Gallium and germanium after China's export controls: where the Western tonnes come from
Two minerals that no one in your organisation worried about three years ago — and that now block 5G and defence procurement.
By STRATEGIA analyst desk
KEY TAKEAWAYS
- By-product economics make these supplies structurally tight
- Umicore is the strategic Western germanium source
- Recycling is the bridge until 2028+
- Defence and 5G procurement are the most exposed
Why these metals matter suddenly
Gallium goes into 5G base-station chips and radar systems. Germanium goes into fibre-optic preforms, infrared optics, and military thermal imaging. Both are by-products — gallium from bauxite/zinc residues, germanium from zinc and coal fly ash — which means production cannot ramp independently of host-metal output.
The supply structure
Gallium: 94% China, 4% Russia, with small Korean and Japanese output. Germanium: 83% China, with Belgium (Umicore), Russia and Canada (Teck) the only at-scale Western producers.
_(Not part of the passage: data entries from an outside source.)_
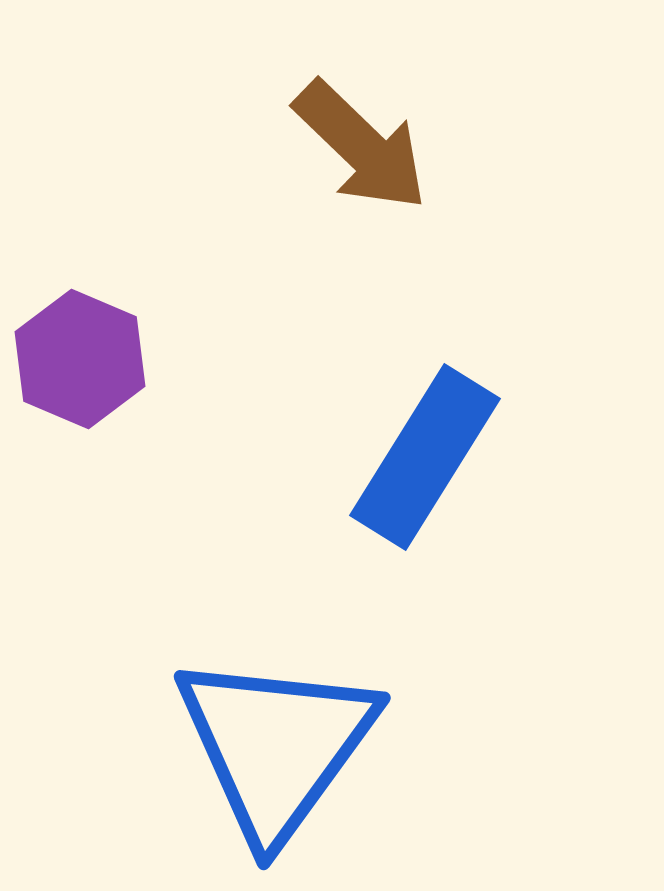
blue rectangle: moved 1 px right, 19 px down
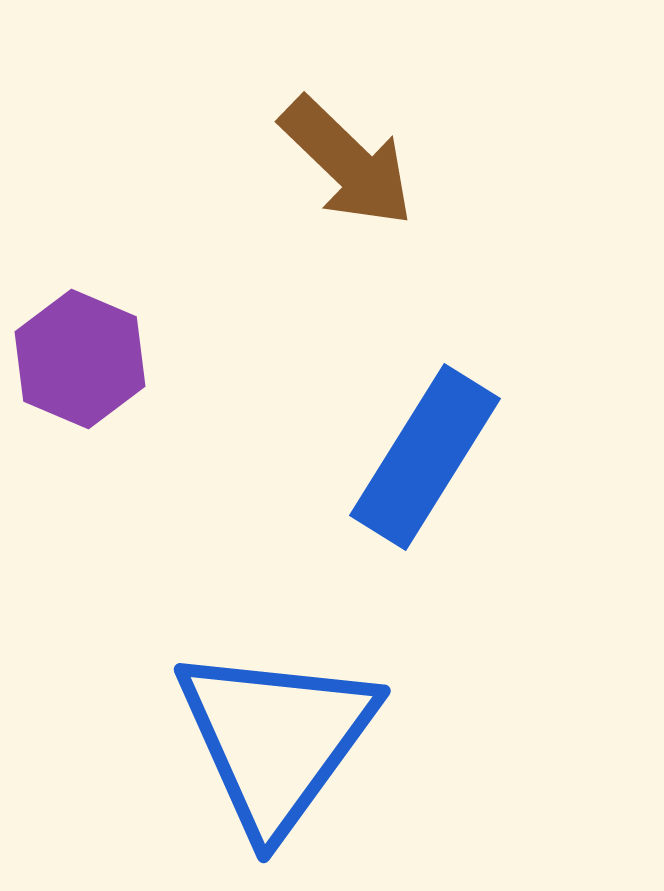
brown arrow: moved 14 px left, 16 px down
blue triangle: moved 7 px up
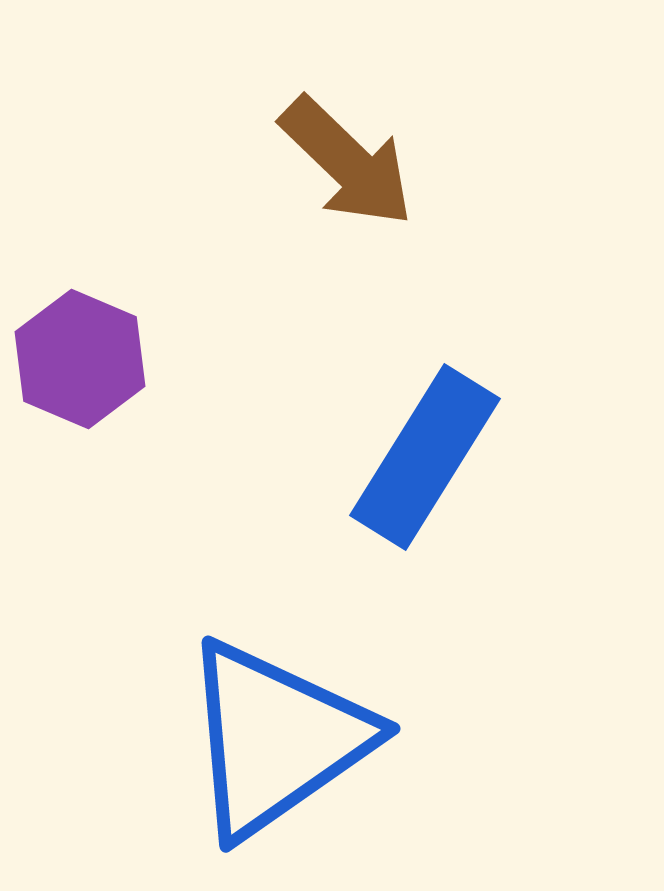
blue triangle: rotated 19 degrees clockwise
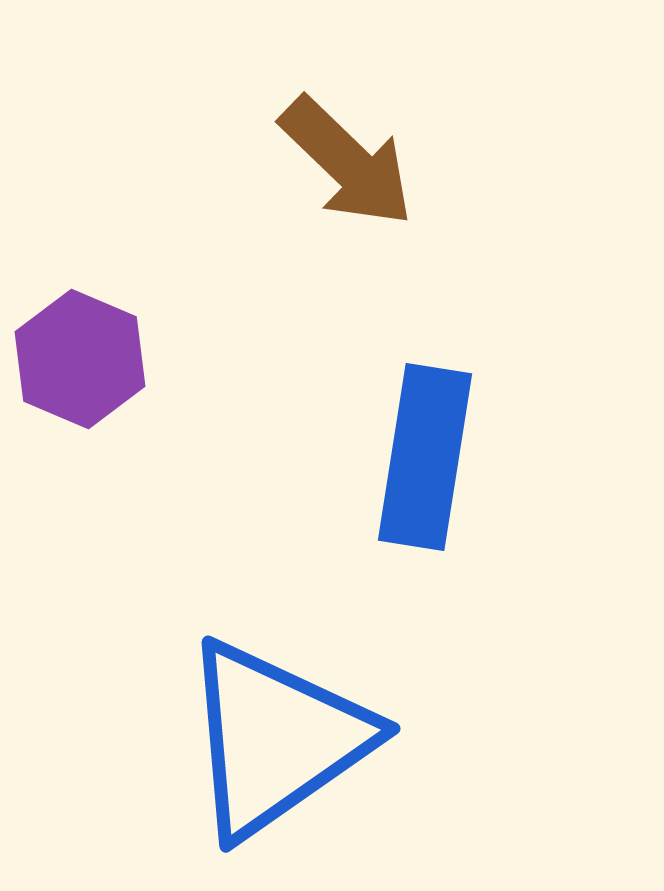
blue rectangle: rotated 23 degrees counterclockwise
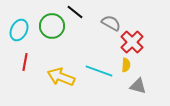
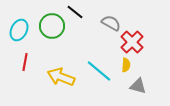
cyan line: rotated 20 degrees clockwise
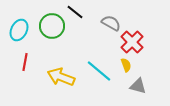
yellow semicircle: rotated 24 degrees counterclockwise
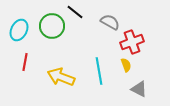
gray semicircle: moved 1 px left, 1 px up
red cross: rotated 25 degrees clockwise
cyan line: rotated 40 degrees clockwise
gray triangle: moved 1 px right, 3 px down; rotated 12 degrees clockwise
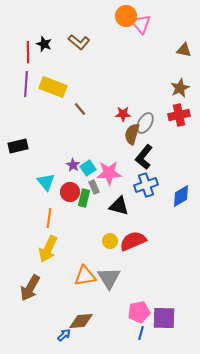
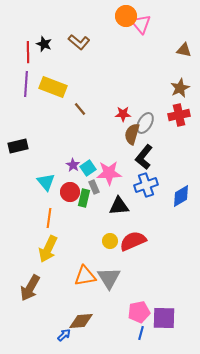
black triangle: rotated 20 degrees counterclockwise
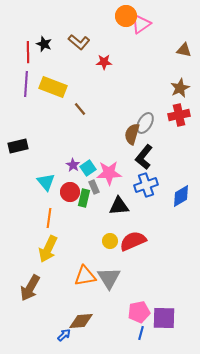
pink triangle: rotated 35 degrees clockwise
red star: moved 19 px left, 52 px up
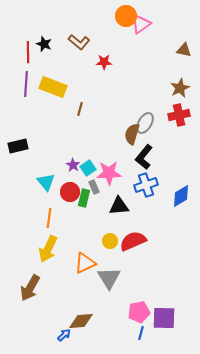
brown line: rotated 56 degrees clockwise
orange triangle: moved 13 px up; rotated 15 degrees counterclockwise
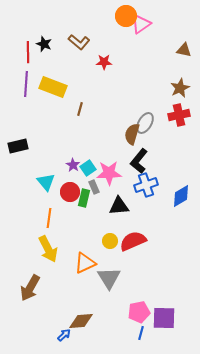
black L-shape: moved 5 px left, 4 px down
yellow arrow: rotated 52 degrees counterclockwise
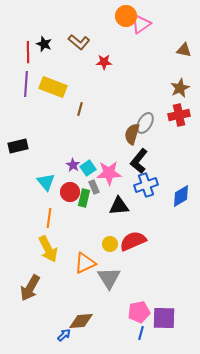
yellow circle: moved 3 px down
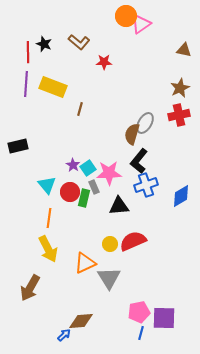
cyan triangle: moved 1 px right, 3 px down
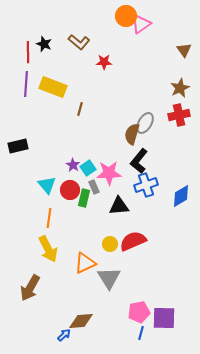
brown triangle: rotated 42 degrees clockwise
red circle: moved 2 px up
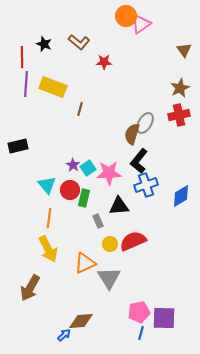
red line: moved 6 px left, 5 px down
gray rectangle: moved 4 px right, 34 px down
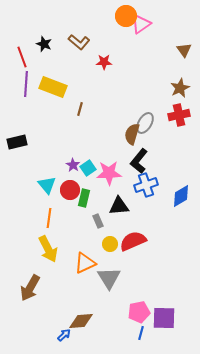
red line: rotated 20 degrees counterclockwise
black rectangle: moved 1 px left, 4 px up
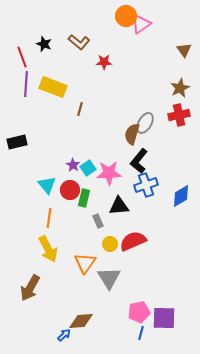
orange triangle: rotated 30 degrees counterclockwise
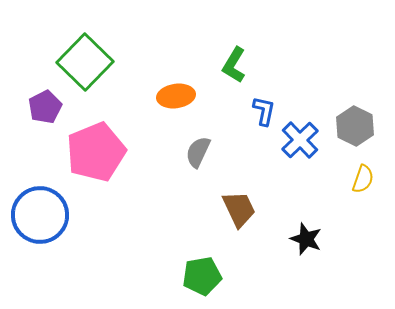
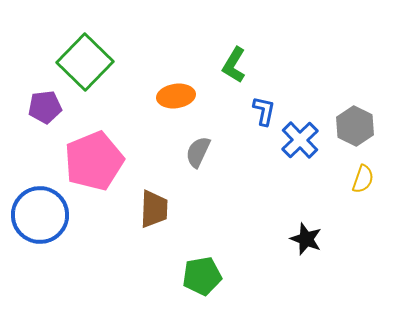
purple pentagon: rotated 20 degrees clockwise
pink pentagon: moved 2 px left, 9 px down
brown trapezoid: moved 85 px left; rotated 27 degrees clockwise
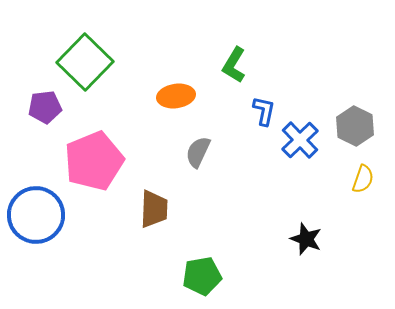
blue circle: moved 4 px left
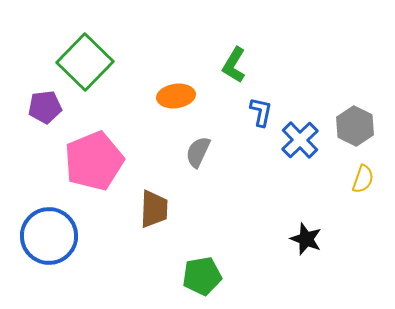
blue L-shape: moved 3 px left, 1 px down
blue circle: moved 13 px right, 21 px down
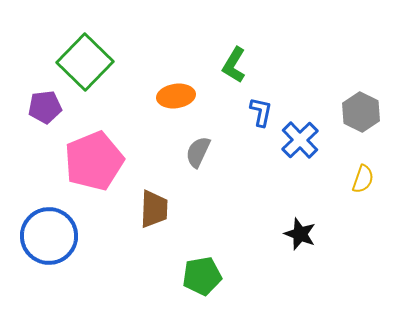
gray hexagon: moved 6 px right, 14 px up
black star: moved 6 px left, 5 px up
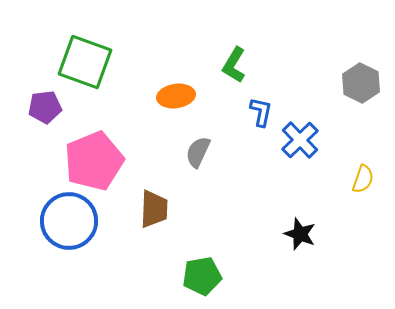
green square: rotated 24 degrees counterclockwise
gray hexagon: moved 29 px up
blue circle: moved 20 px right, 15 px up
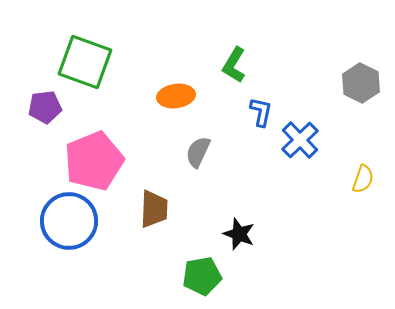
black star: moved 61 px left
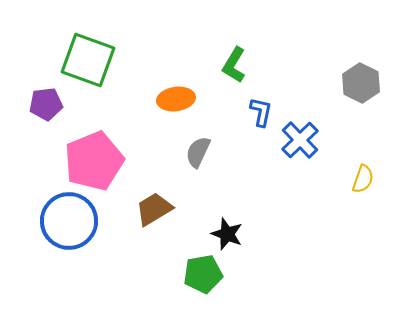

Both subject to Chinese export licensing since August 2023.
What is realistic in 2026
For gallium: Western recyclers extracting from GaAs scrap (5N Plus, Indium Corp). Pilots at zinc smelters in Europe and N. America for primary recovery. For germanium: Umicore Hoboken (BE) remains the strategic Western source — capacity ~40 tpa. Recovery from coal fly ash being piloted in Canada and the US (DPA Title III grants).